Ali 2024 — Microbial and heavy metal contamination in leeks, Iraq

Ali investigated both microbial (Escherichia coli, Klebsiella) and heavy metal (Zn, Cu, Pb, Ni) contamination in leeks collected from three agricultural stations in the Thi-Qar governorate of southern Iraq, across winter and summer seasons. One hundred leek samples were collected from farms, home gardens, markets, and vegetable vendors in and around Nasiriyah city. The study reports soil and plant tissue concentrations separately and documents a seasonal pattern (higher concentrations in summer) and a spatial gradient (higher contamination in district areas near pollution sources than in city center areas).

This is a conference proceedings paper (Seminar Nasional & Call Paper, Universitas Muhammadiyah Sidoarjo, Vol. 7 2024), which warrants caution regarding peer review rigor. The paper is open-access (CC BY). It is classified B-tier as conference proceedings with primary occurrence data rather than A-tier peer-reviewed journal.

Key numbers

Soil (µg/g dry weight):

  • Winter season: Ni = 94.99, Cu = 44.82, Pb = 20.68 µg/g
  • Summer season: Ni = 101.03, Cu = 62.10, Pb = 21.25 µg/g
  • Highest contamination at Station 2 (near thermal electric station and traffic)
  • Pb in soil within the permissible limit of 100 µg/g (WHO reference cited)
  • Cu within WHO limits; Zn exceeds the permissible limit in both seasons

Leek plant tissue:

  • Highest Zn concentration: 28.41 ppm during summer (from abstract; plant tissue data)
  • District areas showed higher concentrations than city center areas across all metals and seasons

The paper presents data primarily in figures rather than tables, and the extracted file does not reproduce the figures. The soil concentrations above are from the text body. Exact leek plant tissue concentrations for Pb, Cu, and Ni are presented in figures (4–7 in the original) and cannot be precisely transcribed from the text alone; 28.41 ppm Zn (summer, plant tissue) is the only exact plant value in the abstract.

Methodological notes

Soil samples were digested with hydrochloric acid (15 mL per 1 g sample). Plant samples were washed, dried at room temperature, ground, sieved, then digested. The specific analytical instrument is referenced by citation [17] but not named in the text body. The absence of explicit LOD/LOQ values and the non-tabular presentation of metal data reduce this paper’s quantitative utility for the wiki’s evidence register.
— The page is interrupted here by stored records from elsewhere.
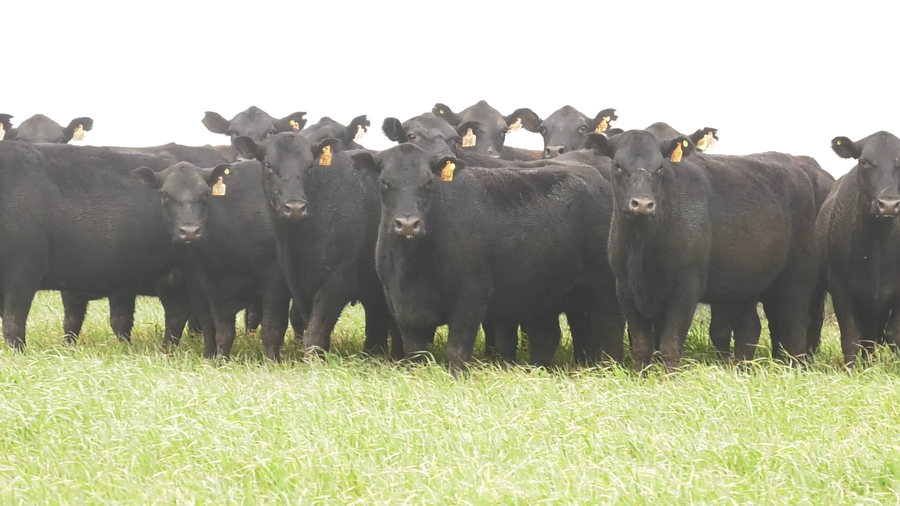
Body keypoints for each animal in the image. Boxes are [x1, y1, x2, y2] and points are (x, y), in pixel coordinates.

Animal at [132, 160, 293, 360]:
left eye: (205, 194)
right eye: (164, 194)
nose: (190, 231)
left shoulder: (275, 281)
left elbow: (272, 330)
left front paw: (272, 361)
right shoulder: (209, 285)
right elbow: (222, 332)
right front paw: (219, 360)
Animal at [232, 132, 402, 359]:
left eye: (310, 165)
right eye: (268, 165)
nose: (295, 207)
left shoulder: (337, 281)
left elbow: (315, 333)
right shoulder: (298, 286)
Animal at [351, 143, 623, 374]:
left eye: (428, 182)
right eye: (385, 182)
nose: (408, 224)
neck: (411, 271)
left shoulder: (471, 296)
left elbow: (457, 351)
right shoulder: (398, 303)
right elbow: (414, 354)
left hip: (603, 289)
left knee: (610, 329)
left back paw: (612, 369)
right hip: (542, 293)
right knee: (547, 337)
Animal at [594, 130, 818, 371]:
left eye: (660, 167)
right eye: (617, 165)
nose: (643, 204)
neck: (641, 247)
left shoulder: (686, 288)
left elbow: (670, 344)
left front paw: (669, 377)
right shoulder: (625, 289)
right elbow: (643, 346)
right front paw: (641, 376)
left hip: (796, 277)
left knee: (794, 325)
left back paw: (793, 368)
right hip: (744, 284)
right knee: (750, 329)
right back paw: (742, 369)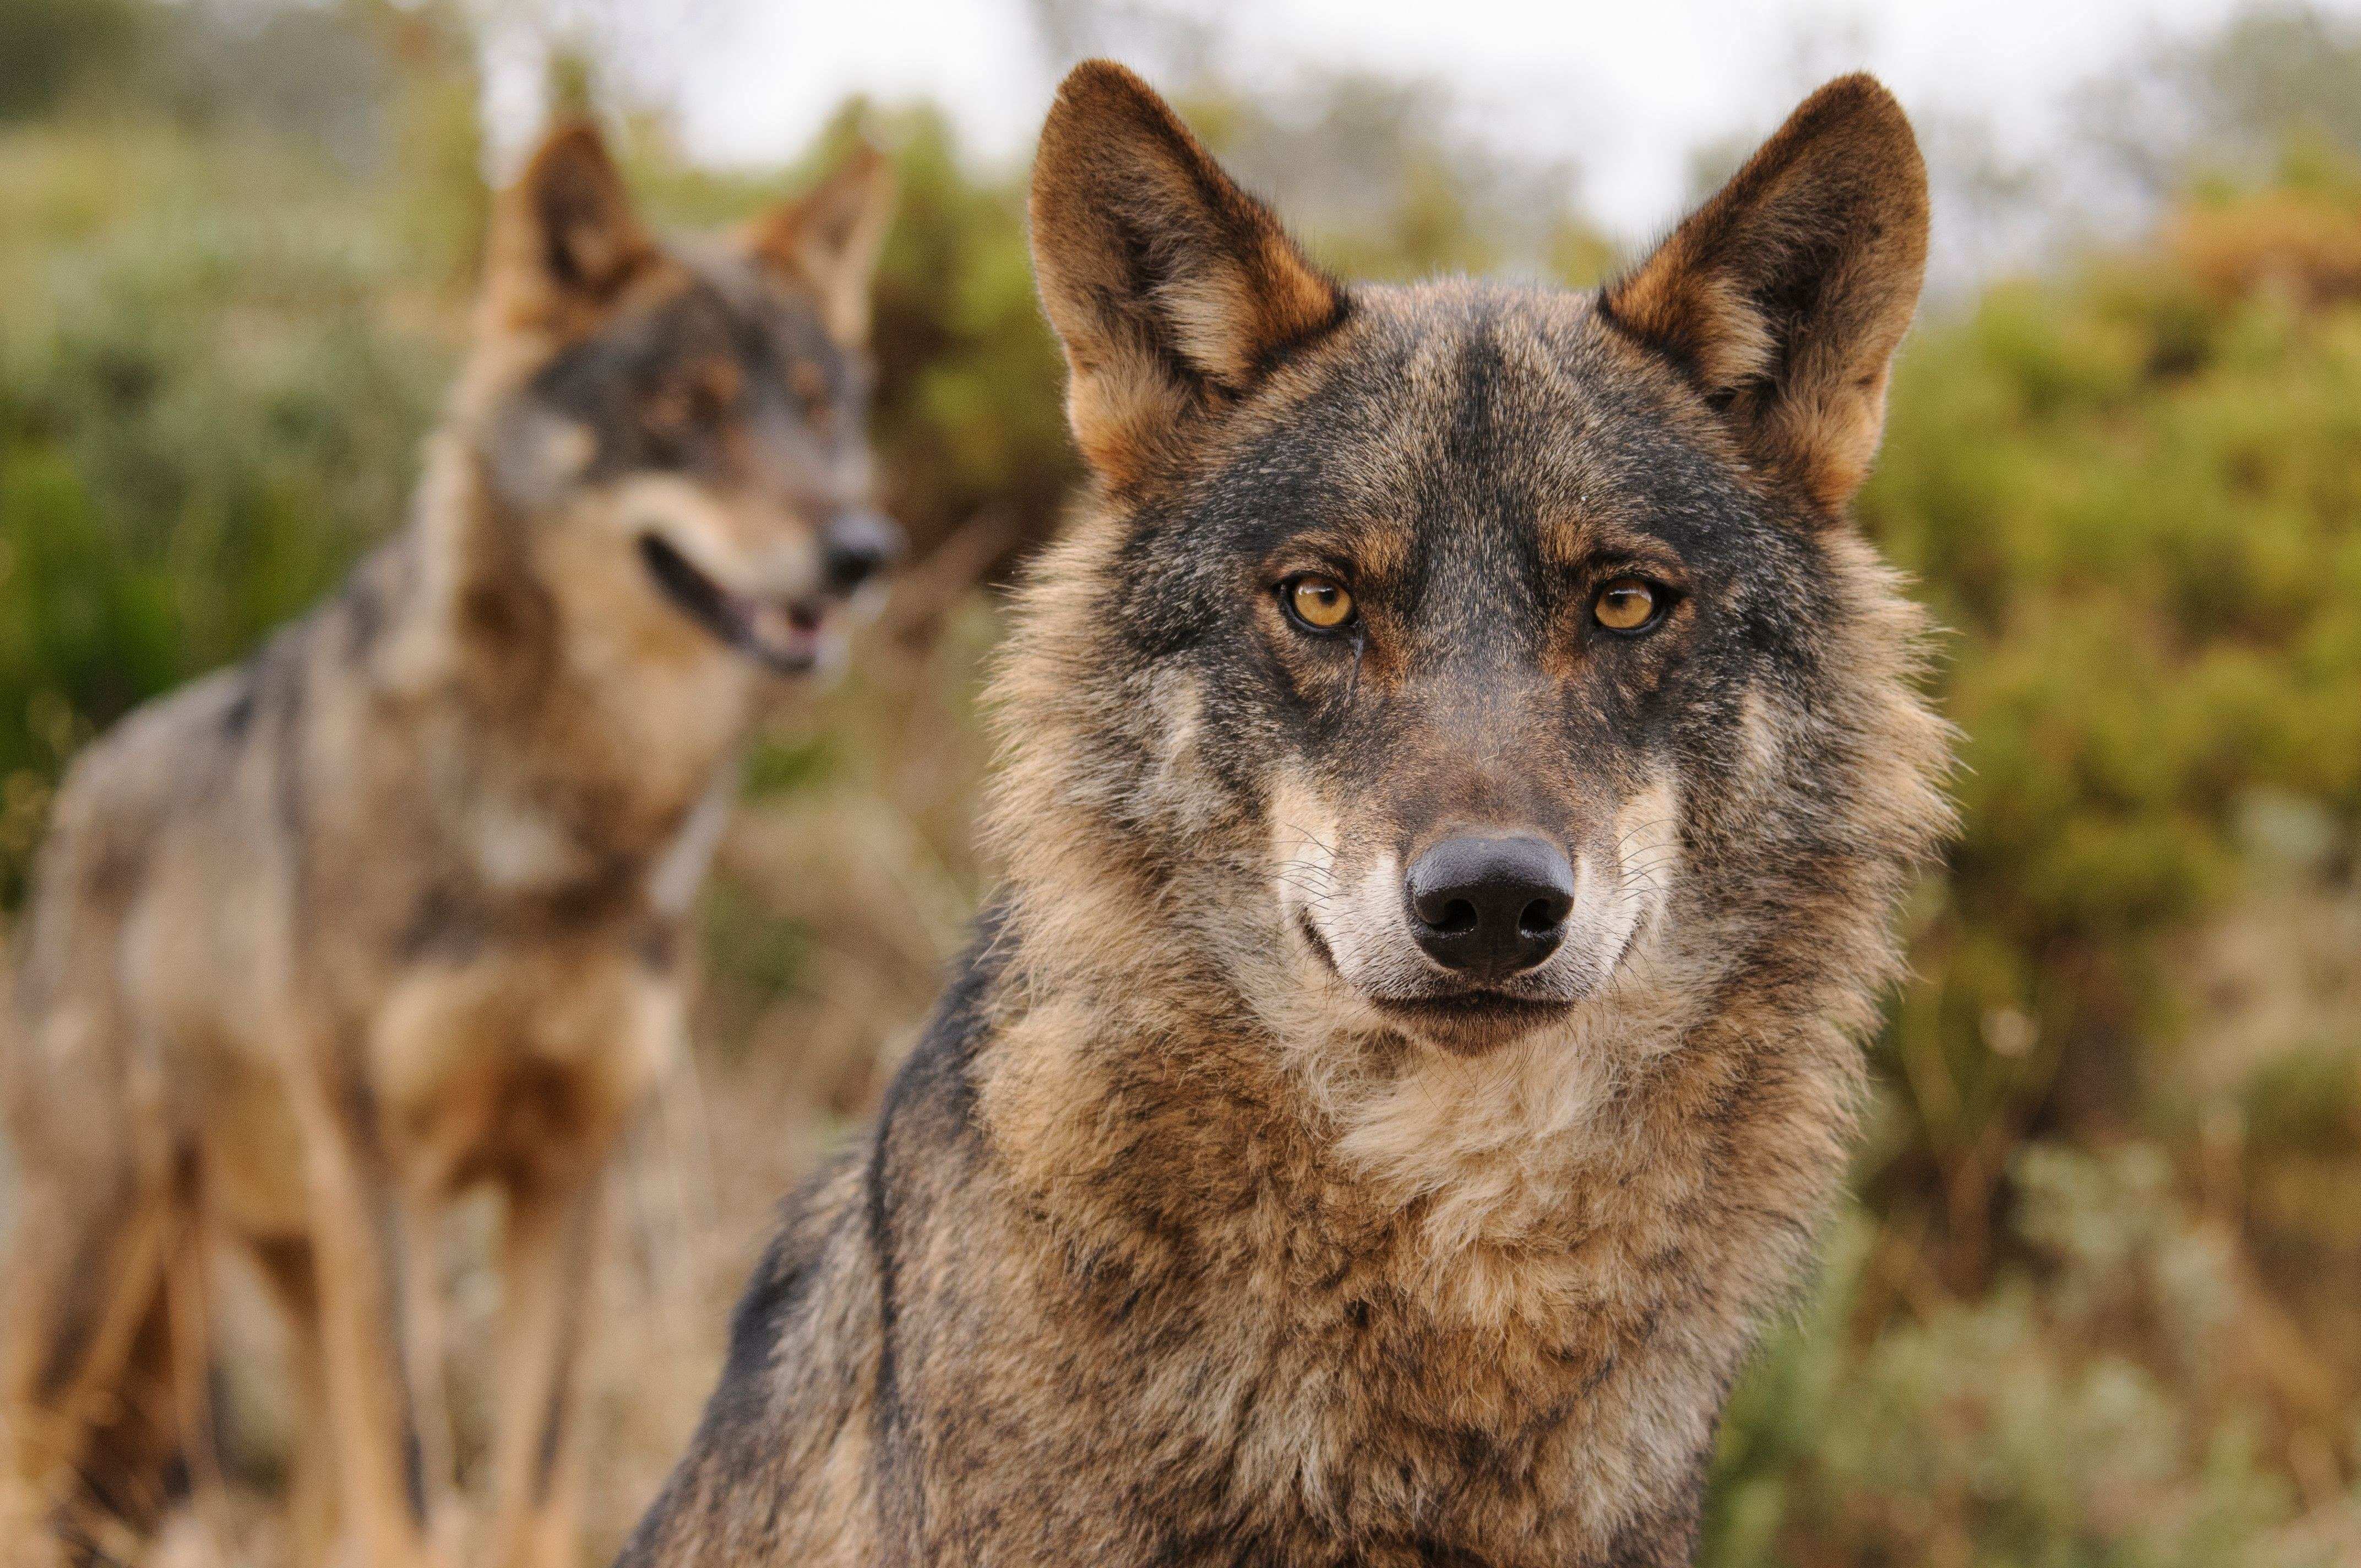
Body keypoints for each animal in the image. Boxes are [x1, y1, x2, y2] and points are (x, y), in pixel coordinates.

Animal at [0, 116, 897, 1558]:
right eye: (684, 410)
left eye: (817, 410)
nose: (862, 550)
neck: (561, 825)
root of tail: (82, 783)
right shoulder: (388, 1177)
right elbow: (417, 1484)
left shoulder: (566, 1176)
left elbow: (529, 1476)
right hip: (104, 1265)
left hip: (285, 1276)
The three-station design captures a spatial gradient from a known industrial point source (thermal electric station) to more distal agricultural areas, which provides useful context for supply-chain assessments of crops grown near point-source industrial pollution in lower-income MENA-region agricultural systems.

Relevance

The leek data are the most direct food occurrence contribution. Leeks are an Allium species with documented capacity to bioaccumulate Zn and Cu; the Zn value of 28.41 ppm (28,410 µg/kg) is consistent with the known Zn accumulation behavior of Allium species on metal-rich soils. However, because Zn, Cu, and Ni are essential metals with different toxicological profiles than Pb, Cd, iAs, and tHg, this paper’s direct relevance to the HMT&C analyte set is limited to lead (Pb) in leeks grown near industrial point sources in Iraq.

The seasonal and spatial patterns — higher metals in summer, higher near pollution sources — are consistent with findings from other MENA-region vegetable contamination studies and support the geographic variance framing on ingredient pages.

Limitations

Conference proceedings, B-tier. No DOI. Primary data presented in figures not recoverable from text extraction. Analytical method not fully specified. The Allium species studied (leek) is a minor crop in the HMT&C product scope. Iraq-specific findings have limited direct extrapolation to US/EU market supply chains.

Implications

Ingredients: marginal contribution to leafy-vegetables for the MENA-region geographic context and seasonal variance narrative. The spatial gradient near industrial point sources is a supply-chain screening argument.

Supply chain: supports the soil proximity-to-pollution-source framing on soil.